### [Dataset records]
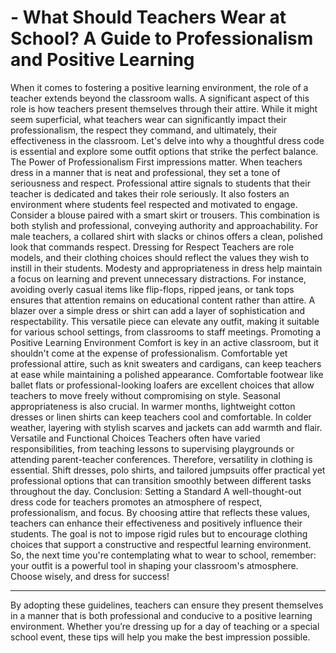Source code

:# - What Should Teachers Wear at School? A Guide to Professionalism and Positive Learning
When it comes to fostering a positive learning environment, the role of a teacher extends beyond the classroom walls. A significant aspect of this role is how teachers present themselves through their attire. While it might seem superficial, what teachers wear can significantly impact their professionalism, the respect they command, and ultimately, their effectiveness in the classroom. Let's delve into why a thoughtful dress code is essential and explore some outfit options that strike the perfect balance.
The Power of Professionalism
First impressions matter. When teachers dress in a manner that is neat and professional, they set a tone of seriousness and respect. Professional attire signals to students that their teacher is dedicated and takes their role seriously. It also fosters an environment where students feel respected and motivated to engage.
Consider a blouse paired with a smart skirt or trousers. This combination is both stylish and professional, conveying authority and approachability. For male teachers, a collared shirt with slacks or chinos offers a clean, polished look that commands respect.
Dressing for Respect
Teachers are role models, and their clothing choices should reflect the values they wish to instill in their students. Modesty and appropriateness in dress help maintain a focus on learning and prevent unnecessary distractions. For instance, avoiding overly casual items like flip-flops, ripped jeans, or tank tops ensures that attention remains on educational content rather than attire.
A blazer over a simple dress or shirt can add a layer of sophistication and respectability. This versatile piece can elevate any outfit, making it suitable for various school settings, from classrooms to staff meetings.
Promoting a Positive Learning Environment
Comfort is key in an active classroom, but it shouldn't come at the expense of professionalism. Comfortable yet professional attire, such as knit sweaters and cardigans, can keep teachers at ease while maintaining a polished appearance. Comfortable footwear like ballet flats or professional-looking loafers are excellent choices that allow teachers to move freely without compromising on style.
Seasonal appropriateness is also crucial. In warmer months, lightweight cotton dresses or linen shirts can keep teachers cool and comfortable. In colder weather, layering with stylish scarves and jackets can add warmth and flair.
Versatile and Functional Choices
Teachers often have varied responsibilities, from teaching lessons to supervising playgrounds or attending parent-teacher conferences. Therefore, versatility in clothing is essential. Shift dresses, polo shirts, and tailored jumpsuits offer practical yet professional options that can transition smoothly between different tasks throughout the day.
Conclusion: Setting a Standard
A well-thought-out dress code for teachers promotes an atmosphere of respect, professionalism, and focus. By choosing attire that reflects these values, teachers can enhance their effectiveness and positively influence their students. The goal is not to impose rigid rules but to encourage clothing choices that support a constructive and respectful learning environment.
So, the next time you're contemplating what to wear to school, remember: your outfit is a powerful tool in shaping your classroom's atmosphere. Choose wisely, and dress for success!
________________________________________
By adopting these guidelines, teachers can ensure they present themselves in a manner that is both professional and conducive to a positive learning environment. Whether you’re dressing up for a day of teaching or a special school event, these tips will help you make the best impression possible.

### [Task brief]
The task calls for all lines in the entries that hold "manner".

### [Answer to this task]
First impressions matter. When teachers dress in a manner that is neat and professional, they set a tone of seriousness and respect. Professional attire signals to students that their teacher is dedicated and takes their role seriously. It also fosters an environment where students feel respected and motivated to engage.
By adopting these guidelines, teachers can ensure they present themselves in a manner that is both professional and conducive to a positive learning environment. Whether you’re dressing up for a day of teaching or a special school event, these tips will help you make the best impression possible.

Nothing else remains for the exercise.